With the enemy literally at the gates, Saigon last week seemed to be in a state of schizophreniaand in both phases seemed equally mad. With their inbred fatalism and stoicism, the 3 million residents of the old French colonial capital fought, often in vain, against a rising sense of terror. The result, as TIME Correspondents Roy Rowan and William McWhirter cabled from Saigon, was a strange blend of serenity and fear in the aloof and careless city that had so largely been spared the shock of war.
At times the city's main thoroughfares looked like the site of a weird Grand Prix, a kind of motorcade to nowhere. Climbing aboard bicycles, pedicabs, Hondas, mini-Jeeps, taxis, small trucksanything that would move Saigonese sped up and down broad boulevards lined by huge tamarind trees. The hot dry air turned blue with exhaust smoke as the procession wheeled endlessly past the sidewalk cafés where red-bereted French paratroopers and homesick G.I.s once sat, watching the lissome Vietnamese girls stroll by.

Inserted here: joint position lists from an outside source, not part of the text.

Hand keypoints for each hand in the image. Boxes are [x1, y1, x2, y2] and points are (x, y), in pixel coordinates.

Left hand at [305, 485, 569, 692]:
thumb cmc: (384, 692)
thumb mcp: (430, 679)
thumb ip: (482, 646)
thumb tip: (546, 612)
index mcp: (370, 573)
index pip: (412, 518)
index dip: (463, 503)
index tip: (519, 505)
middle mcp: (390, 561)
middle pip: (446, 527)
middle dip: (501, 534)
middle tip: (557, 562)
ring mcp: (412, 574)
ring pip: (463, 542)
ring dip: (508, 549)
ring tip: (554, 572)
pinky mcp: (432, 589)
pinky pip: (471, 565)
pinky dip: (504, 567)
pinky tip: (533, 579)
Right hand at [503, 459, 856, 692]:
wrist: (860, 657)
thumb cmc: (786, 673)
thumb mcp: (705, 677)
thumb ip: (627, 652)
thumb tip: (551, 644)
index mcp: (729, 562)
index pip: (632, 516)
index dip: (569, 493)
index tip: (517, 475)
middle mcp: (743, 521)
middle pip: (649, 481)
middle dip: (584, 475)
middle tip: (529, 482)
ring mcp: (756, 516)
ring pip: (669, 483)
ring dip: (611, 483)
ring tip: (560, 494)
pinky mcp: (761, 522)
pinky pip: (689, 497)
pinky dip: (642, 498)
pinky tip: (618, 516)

There were other traces of panic. Newspapers were crammed with notices reading "Xe ban " (car for sale) and "Nha ban " (house for sale), and though both cars and houses were selling at one-sixth their value of just a month ago, there were still no takers. Women filled barrels with dirt and sand to be used as roadblocks. Thousands of troops strolled aimlessly through the city, as though whole divisions had been given leave at once. Paratroopers in jump boots and camouflaged fatigues were everywhere, cadging cigarettes from Americans: "You give me smoke, mister!"
With the soldiers and the refugees came rumors and gossip, which sometimes were printed by the Saigon press as though the editors wished they could be true. In this surreal atmosphere, the entire city seemed to have heard that China had invaded North Viet Nam, precipitating a coup in Hanoi and necessitating the withdrawal of seven Communist divisions from the South; that U.S. Marines had landed at Vung Tau, Danang and Cam Ranh. "It is like a dream," admitted a Saigon journalist.

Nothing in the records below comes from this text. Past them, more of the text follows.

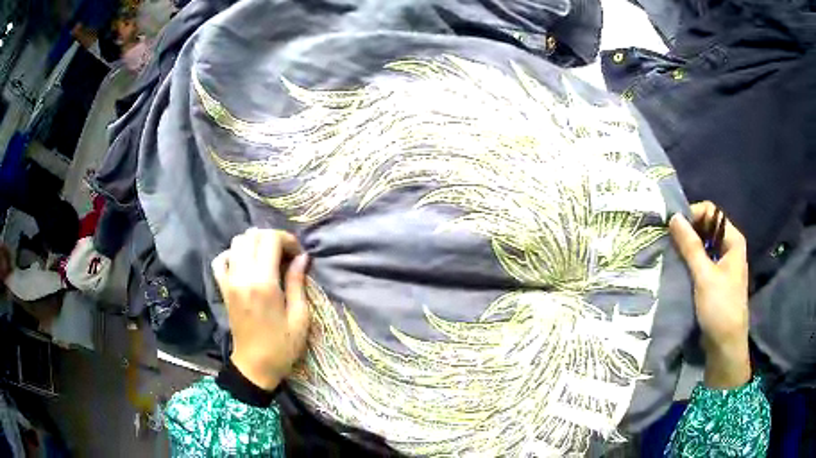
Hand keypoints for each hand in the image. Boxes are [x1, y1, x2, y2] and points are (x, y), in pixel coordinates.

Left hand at [212, 229, 310, 390]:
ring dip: (254, 243)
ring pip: (236, 242)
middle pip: (252, 236)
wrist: (255, 366)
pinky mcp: (223, 289)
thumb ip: (298, 283)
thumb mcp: (300, 318)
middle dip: (272, 238)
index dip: (287, 239)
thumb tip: (302, 257)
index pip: (270, 240)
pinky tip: (245, 263)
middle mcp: (242, 277)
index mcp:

And, dreamlike, life went on in many parts of the city as though the North Vietnamese divisions were hundreds of miles away. Banners still proclaimed military victories in the province of Long Khanh ("a big cemetery of the North Vietnamese aggressors"), although the region was lost. At the fashionable Cercle Sportif Francais, center of the social life of the wealthy Saigonese, champagne was served as usual beside the greenlined swimming pool. At the Club Nautique de Saigon, racing shells got another coat of varnish, as though the joys of summer would never end. The front gate of the My Canh restaurant, where two Viet Cong Claymore mines killed 48 diners in 1965, was being painted a sparkling aquamarine.